OK - so quite a wide range of use cases here. Just to clarify - we're only referring to the case where Update Detection Key Attribute is used.
- duplicate on the Original. M:1 match. What should be the outcome:
- reject - strict
- allow - very lenient - first match wins with the revised. Match made in the order of arrival in original/revised. Duplicate Original flagged as a DELETE
- Allow - very lenient as 1.2. above but add a WARN message
- other...
- duplicate on the Revised. 1:M match. What should be the outcome:
- reject - strict
- allow - very lenient - first match wins with the revised. Match made in the order of arrival in original/revised. Duplicate Revised flagged as an INSERT
- Allow - very lenient as 2.2. above but add a WARN message
- other...
- duplicate on the Original & Revised M:M. What should be the out come:
- reject- strict
- allow - very lenient - first match wins with each pair of original/revised. Matches made in the order of arrival in original/revised. 'Spare' original / revised flagged as delete or insert
- Allow - very lenient as 3.2. above but add a WARN message
- other...
I'm in favour of strict - ID;s are unique. We're not treating the revised input as a history table I don't think
I think it should be reject strict, with a flag indicating whether the rejected feature came from the Original or Revised port.

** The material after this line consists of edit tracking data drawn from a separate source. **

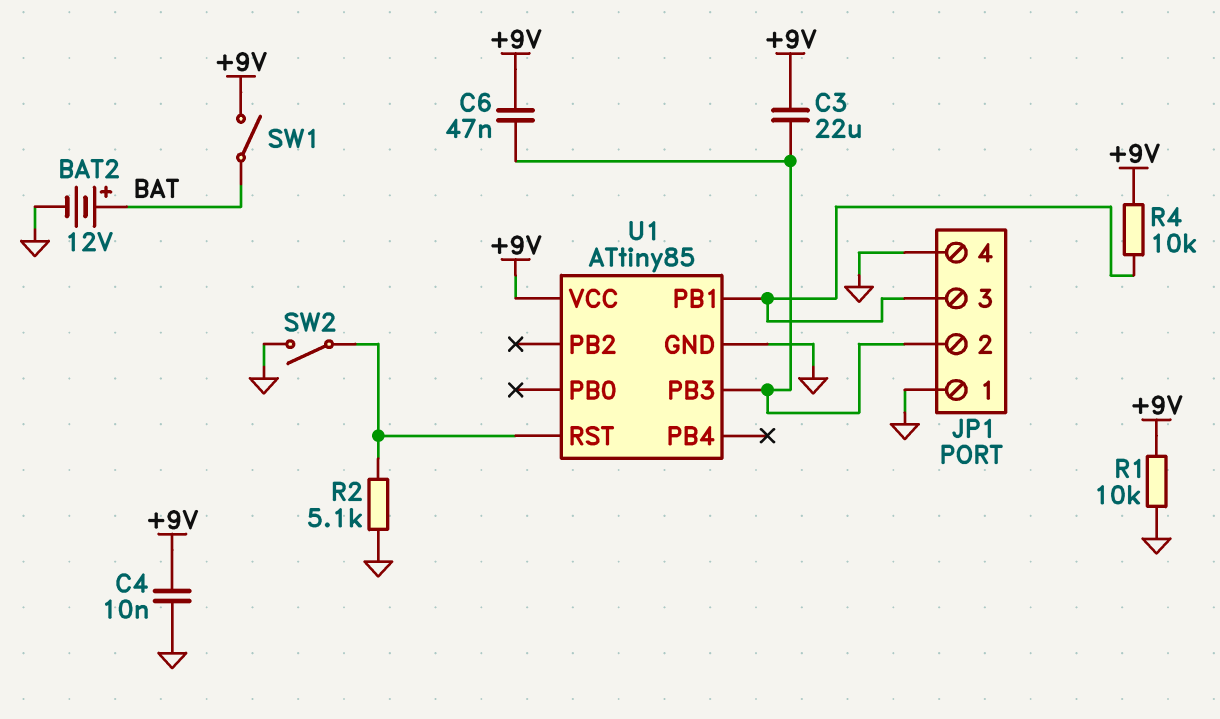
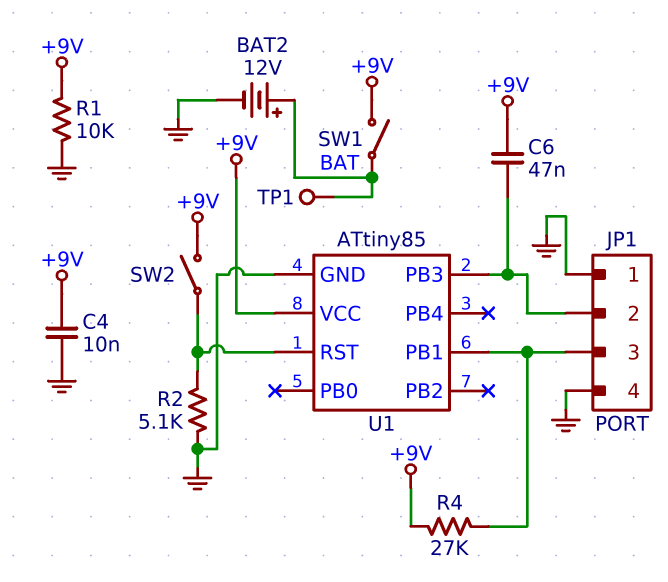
C3: 22uF (+9V, JP1/2) -> none
R4: 10k (+9V, JP1/3) -> 27k (+9V, JP1/3)
SW2: switch (GND, U1/RST) -> switch (+9V, U1/RST)
TP1: none -> test point (BAT)

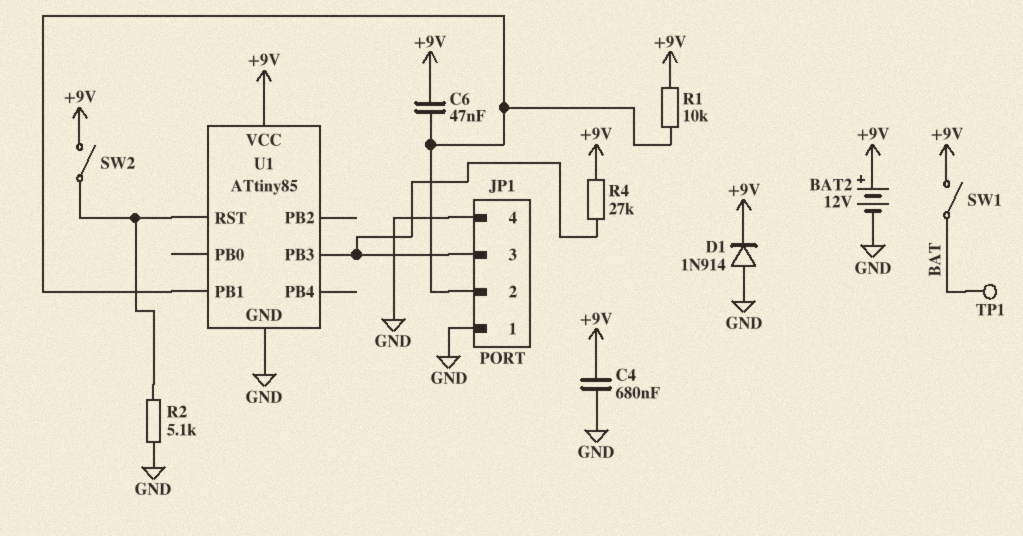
BAT2: 12V (plus BAT, minus GND) -> 12V (plus +9V, minus GND)
C4: 10nF (+9V, GND) -> 680nF (+9V, GND)
D1: none -> diode 1N914 (A GND, K +9V)
R1: 10k (+9V, GND) -> 10k (+9V, JP1/2)
U1 pin PB1: JP1/3 -> JP1/2
U1 pin PB3: JP1/2 -> JP1/3

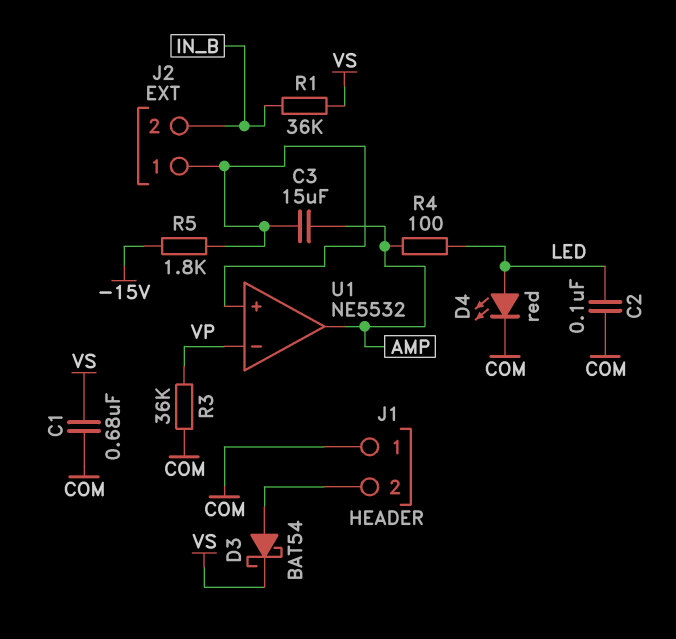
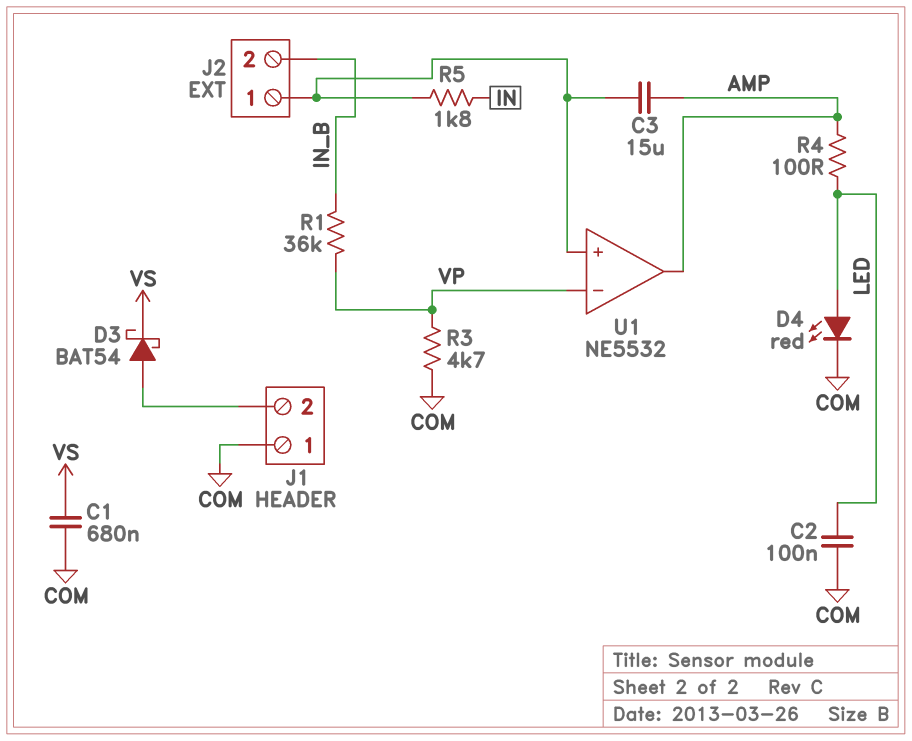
R1: 36k (IN_B, VS) -> 36k (IN_B, VP)
R3: 36k (COM, VP) -> 4.7k (COM, VP)
R5: 1.8k (-15V, J2/1) -> 1.8k (IN, J2/1)

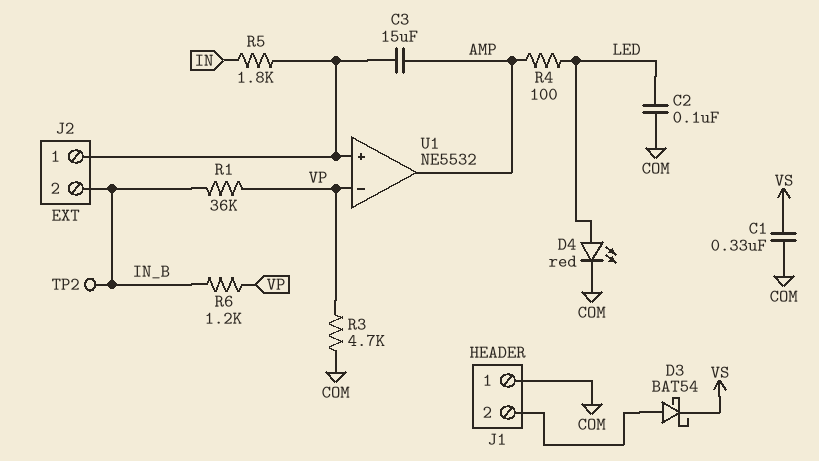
C1: 680nF (COM, VS) -> 330nF (COM, VS)
R6: none -> 1.2k (IN_B, VP)
TP2: none -> test point (IN_B)

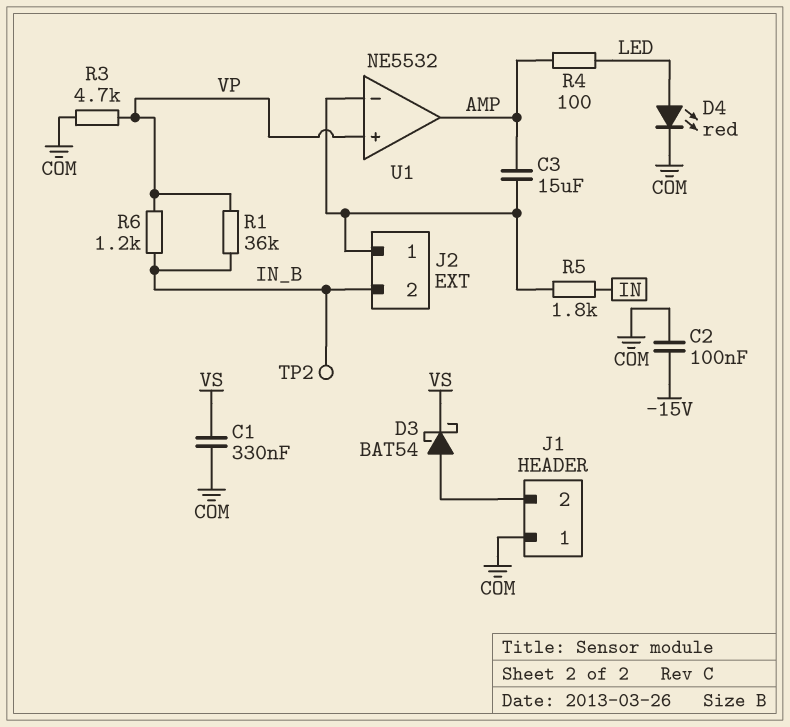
C2: 100nF (COM, LED) -> 100nF (-15V, COM)
U1 pin in+: J2/1 -> VP
U1 pin in-: VP -> J2/1

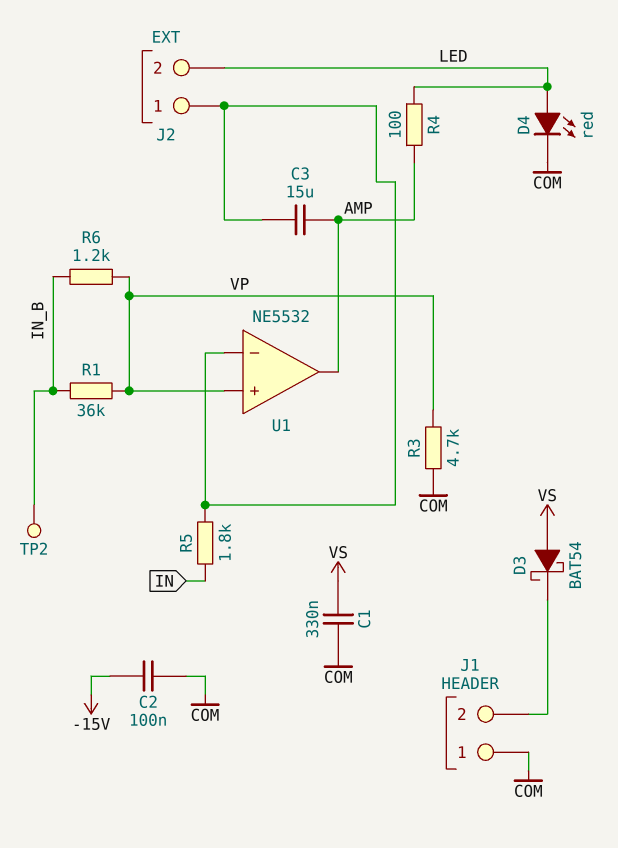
D3: schottky BAT54 (A J1/2, K VS) -> schottky BAT54 (A VS, K J1/2)
J2 pin 2: IN_B -> LED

OK - so quite a wide range of use cases here. Just to clarify - we're only referring to the case where Update Detection Key Attribute is used.
- duplicate on the Original. M:1 match. What should be the outcome:
- reject - strict
- allow - very lenient - first match wins with the revised. Match made in the order of arrival in original/revised. Duplicate Original flagged as a DELETE
- Allow - very lenient as 1.2. above but add a WARN message
- other...
- duplicate on the Revised. 1:M match. What should be the outcome:
- reject - strict
- allow - very lenient - first match wins with the revised. Match made in the order of arrival in original/revised. Duplicate Revised flagged as an INSERT
- Allow - very lenient as 2.2. above but add a WARN message
- other...
- duplicate on the Original & Revised M:M. What should be the out come:
- reject- strict
- allow - very lenient - first match wins with each pair of original/revised. Matches made in the order of arrival in original/revised. 'Spare' original / revised flagged as delete or insert
- Allow - very lenient as 3.2. above but add a WARN message
- other...
I'm in favour of strict - ID;s are unique. We're not treating the revised input as a history table I don't think
thanks everyone. Great feedback here. I'll take this back to our development team and see what changes are feasible.